-- Цель задания --
Замените «палкой» на «мячом» в отрывке беседы о детях и болезнях от слов «ХАМАТОВА: Мне кажется, что» до слов «так, с недоумением.» включительно и приведите этот отрывок.

ХАМАТОВА: Мне кажется, что да. Хотя первые результаты были странными: на Аринино восьмилетие собралась куча детей и их родителей. Все играли, бегали, носились – ну, обычный день рождения. И вдруг в этой общей кутерьме Арине кто-то заехал по лбу палкой. У нее тут же выросла огромная шишка, родители и дети бросились на помощь: лед, мокрое полотенце… Все спрашивают: “Ариночка, ну ты как? Не больно? Говорить можешь?” И тогда Арина со значением убирает руку ото лба и произносит: “Да ну что вы, ерунда. Хорошо, что не рак”. И все родители посмотрели на меня, скажем так, с недоумением.
ГОРДЕЕВА: Мой сын Гоша в свои семь лет знает, кажется, все виды рака, способы лечения и их последствия. Он знает, почему от химиотерапии выпадают волосы, зачем дети, которые лечатся в онкологическом отделении, носят маску. Он изучает все мои заметки о детях, каким-то образом всех запоминает и потом спрашивает: а этому – помогли? А с этим – что? Мне иногда страшно рассказывать правду. Особенно если дело касается неизлечимых заболеваний.
Недавно мы говорили о том, что есть такая болезнь – миопатия Дюшенна, постепенная деградация мышц. И Гоша, на свой лад, переименовал ее в “миопатию в душе́”. Иногда мне страшно, как много они знают недетского.

-- Фрагменты набора данных --
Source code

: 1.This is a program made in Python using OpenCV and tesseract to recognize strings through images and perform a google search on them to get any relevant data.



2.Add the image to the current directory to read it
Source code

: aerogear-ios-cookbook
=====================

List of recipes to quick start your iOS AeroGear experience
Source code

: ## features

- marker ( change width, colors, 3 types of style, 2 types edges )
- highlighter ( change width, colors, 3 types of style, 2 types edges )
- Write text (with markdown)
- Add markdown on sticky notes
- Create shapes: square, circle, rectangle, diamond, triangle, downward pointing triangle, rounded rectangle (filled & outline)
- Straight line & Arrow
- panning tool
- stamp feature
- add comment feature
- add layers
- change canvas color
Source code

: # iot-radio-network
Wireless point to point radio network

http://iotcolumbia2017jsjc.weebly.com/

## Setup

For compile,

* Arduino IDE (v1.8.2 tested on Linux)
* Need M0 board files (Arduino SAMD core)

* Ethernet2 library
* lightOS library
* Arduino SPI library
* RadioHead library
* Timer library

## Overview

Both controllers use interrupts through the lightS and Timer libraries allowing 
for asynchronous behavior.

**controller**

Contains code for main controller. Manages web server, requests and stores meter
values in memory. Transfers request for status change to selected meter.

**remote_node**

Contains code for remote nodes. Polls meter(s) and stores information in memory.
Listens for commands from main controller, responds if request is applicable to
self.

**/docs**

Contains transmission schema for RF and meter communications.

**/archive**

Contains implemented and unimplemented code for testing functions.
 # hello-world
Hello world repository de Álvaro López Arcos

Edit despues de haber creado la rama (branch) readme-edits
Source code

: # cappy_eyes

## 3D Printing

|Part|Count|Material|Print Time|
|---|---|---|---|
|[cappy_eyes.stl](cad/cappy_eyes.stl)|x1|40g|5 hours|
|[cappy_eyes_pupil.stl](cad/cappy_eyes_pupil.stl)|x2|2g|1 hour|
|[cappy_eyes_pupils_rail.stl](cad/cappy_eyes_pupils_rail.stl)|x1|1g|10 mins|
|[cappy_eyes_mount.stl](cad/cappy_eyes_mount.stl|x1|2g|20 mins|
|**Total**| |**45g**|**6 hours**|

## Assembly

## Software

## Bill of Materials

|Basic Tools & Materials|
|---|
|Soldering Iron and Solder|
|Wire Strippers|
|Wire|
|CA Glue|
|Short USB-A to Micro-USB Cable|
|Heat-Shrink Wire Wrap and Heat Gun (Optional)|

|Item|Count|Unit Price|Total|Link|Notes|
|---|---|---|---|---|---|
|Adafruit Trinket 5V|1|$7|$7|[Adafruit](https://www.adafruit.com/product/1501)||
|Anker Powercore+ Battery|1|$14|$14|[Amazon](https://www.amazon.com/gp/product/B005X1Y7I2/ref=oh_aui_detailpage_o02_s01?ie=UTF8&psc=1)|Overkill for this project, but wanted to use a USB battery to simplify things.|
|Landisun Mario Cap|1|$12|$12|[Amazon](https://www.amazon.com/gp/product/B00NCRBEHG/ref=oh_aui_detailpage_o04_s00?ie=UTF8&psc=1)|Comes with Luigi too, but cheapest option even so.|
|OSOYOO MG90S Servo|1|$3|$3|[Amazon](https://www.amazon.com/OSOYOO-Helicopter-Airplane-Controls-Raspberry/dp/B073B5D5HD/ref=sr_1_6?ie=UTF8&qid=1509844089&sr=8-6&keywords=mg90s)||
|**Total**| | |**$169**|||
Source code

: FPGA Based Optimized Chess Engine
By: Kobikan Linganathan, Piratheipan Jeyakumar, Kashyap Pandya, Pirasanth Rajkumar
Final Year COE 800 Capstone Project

-- Решение задания --
ХАМАТОВА: Мне кажется, что да. Хотя первые результаты были странными: на Аринино восьмилетие собралась куча детей и их родителей. Все играли, бегали, носились – ну, обычный день рождения. И вдруг в этой общей кутерьме Арине кто-то заехал по лбу мячом. У нее тут же выросла огромная шишка, родители и дети бросились на помощь: лед, мокрое полотенце… Все спрашивают: “Ариночка, ну ты как? Не больно? Говорить можешь?” И тогда Арина со значением убирает руку ото лба и произносит: “Да ну что вы, ерунда. Хорошо, что не рак”. И все родители посмотрели на меня, скажем так, с недоумением.